- **How to complete this task**: Reproduce the lines below word for word, leaving out the pictures.

╭─ Dataset extract

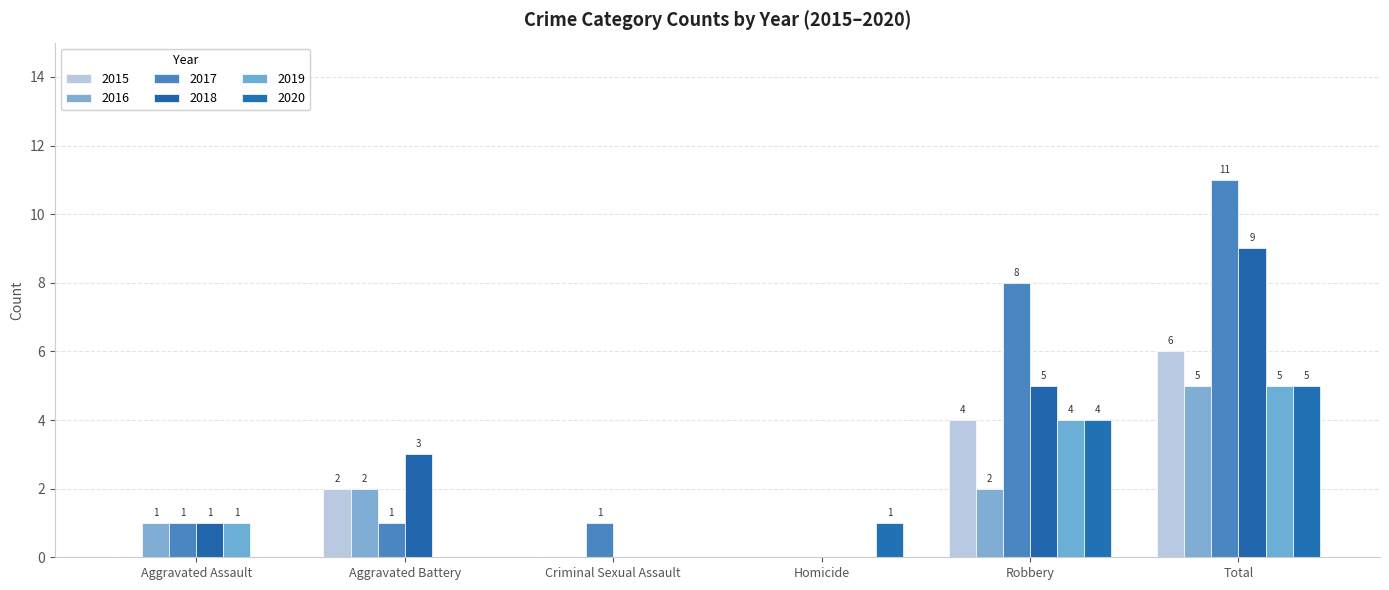

List the series in order of their peak value, highest first.

2017, 2018, 2015, 2016, 2019, 2020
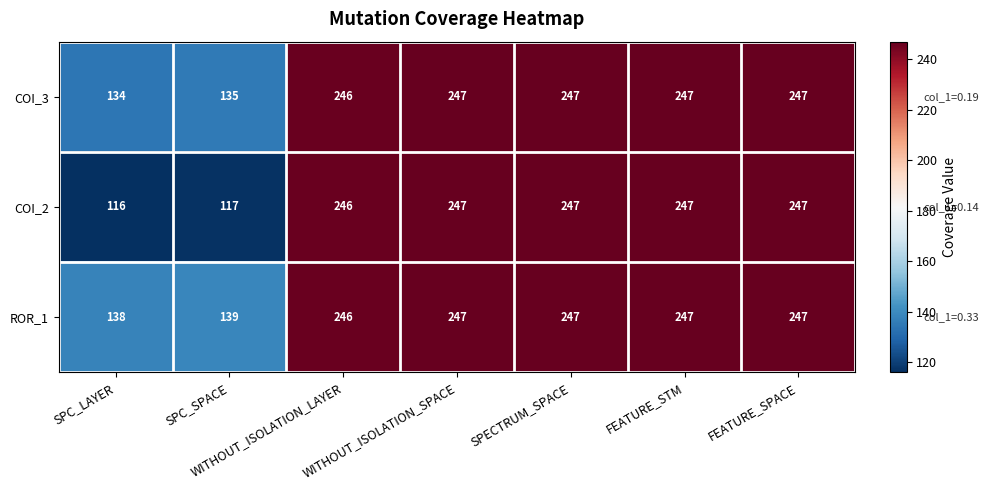

What is the total value across all series at SPC_SPACE?

391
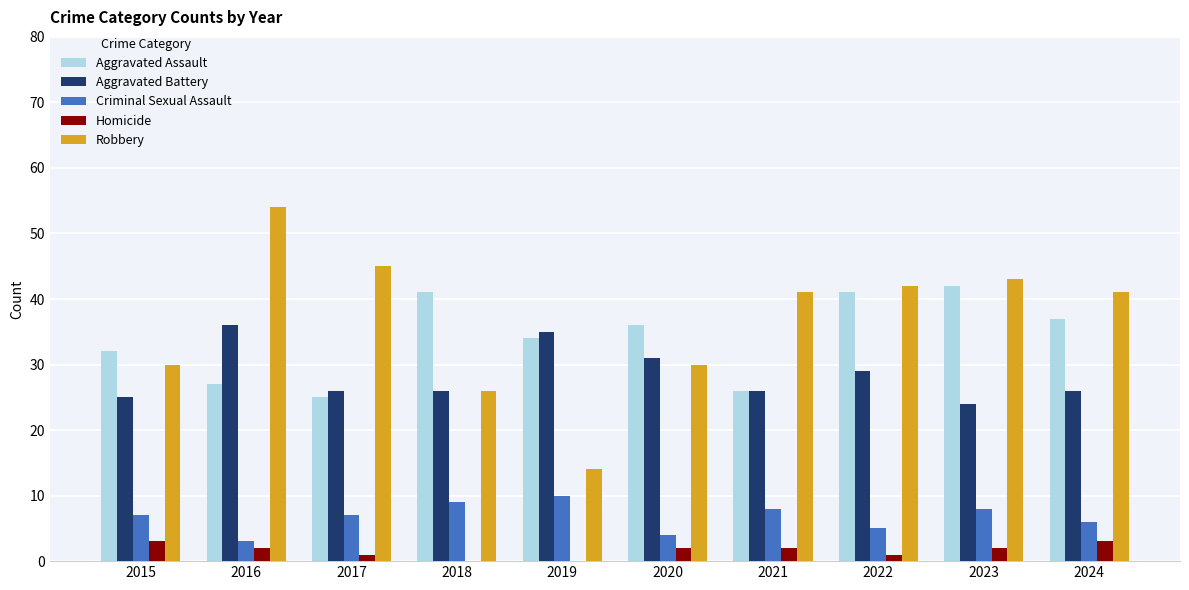

Is the value of Aggravated Assault at 2015 greater than the value of Homicide at 2019?

Yes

╰─

- **Reply**:
List the series in order of their peak value, highest first.

2017, 2018, 2015, 2016, 2019, 2020

What is the total value across all series at SPC_SPACE?

391

Is the value of Aggravated Assault at 2015 greater than the value of Homicide at 2019?

Yes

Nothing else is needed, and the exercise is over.